Obviously the government shutdown and debt ceiling debate caused uncertainty in the markets as our politicians in Washington essentially misled the public that the US would default on its debt if the limit was not raised. The notion we would default on our debt by not raising the debt ceiling is 100% inaccurate and in my view a complete lie to the American people.

To put this into perspective the Debt Ceiling has been raised 16 times since 1993 when it was a mere $4 trillion. It is currently $16.7 trillion and it is going to be raised again. Both parties have used the debt ceiling in the past as a tool to extract concessions from the other. This is not just a Republican or Democrat tactic. The party in control tends to use it to their advantage.
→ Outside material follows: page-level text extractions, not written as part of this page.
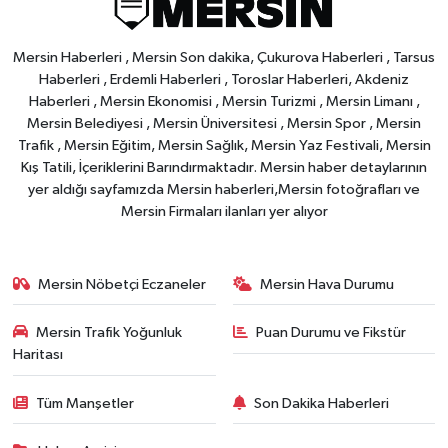
Mersin Haberleri , Mersin Son dakika, Çukurova Haberleri , Tarsus
Haberleri , Erdemli Haberleri , Toroslar Haberleri, Akdeniz
Haberleri , Mersin Ekonomisi , Mersin Turizmi , Mersin Limanı ,
Mersin Belediyesi , Mersin Üniversitesi , Mersin Spor , Mersin
Trafik , Mersin Eğitim, Mersin Sağlık, Mersin Yaz Festivali, Mersin
Kış Tatili, İçeriklerini Barındırmaktadır. Mersin haber detaylarının
yer aldığı sayfamızda Mersin haberleri,Mersin fotoğrafları ve
Mersin Firmaları ilanları yer alıyor
Mersin Nöbetçi Eczaneler
Mersin Hava Durumu
Mersin Trafik Yoğunluk
Puan Durumu ve Fikstür
Haritası
Tüm Manşetler
Son Dakika Haberleri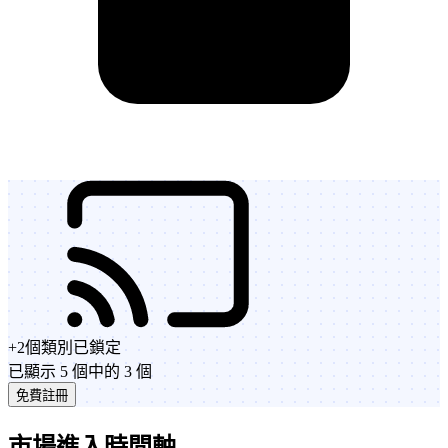
+
2
個類別
已鎖定
已顯示 5 個中的 3 個
免費註冊
市場進入時間軸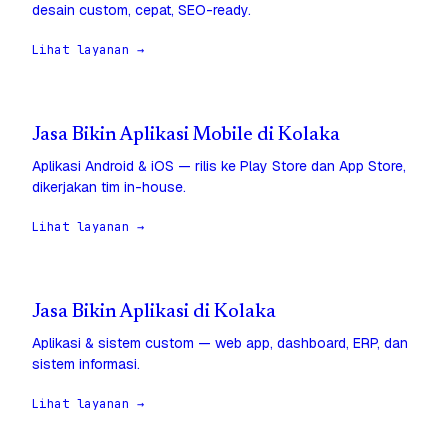
desain custom, cepat, SEO-ready.
Lihat layanan →
Jasa Bikin Aplikasi Mobile di Kolaka
Aplikasi Android & iOS — rilis ke Play Store dan App Store,
dikerjakan tim in-house.
Lihat layanan →
Jasa Bikin Aplikasi di Kolaka
Aplikasi & sistem custom — web app, dashboard, ERP, dan
sistem informasi.
Lihat layanan →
The claim by President Obama that the debt limit has never been used before to extort concessions from a sitting president is 100% FALSE. It is also 100% FALSE to the claim that hitting the debt limit will force a US default on its debts. The government takes in over $250 billion a month and the US debt service is between $30-$45 billion depending on the month. The default sound bite is simply a scare tactic used by whichever party is in control at the time. The government can prioritize payments to debt service although the current administration has rejected that option because it would take away their Armageddon style sound bites. Since much of the debt service payments would go to China that option would not be well received by the American people.

The bottom line is the US would NOT default on its debt if the debt ceiling was not raised; rather Congress would be forced to create a balanced budget where our government spends no more than it generates in revenue. Is this such a bad thing?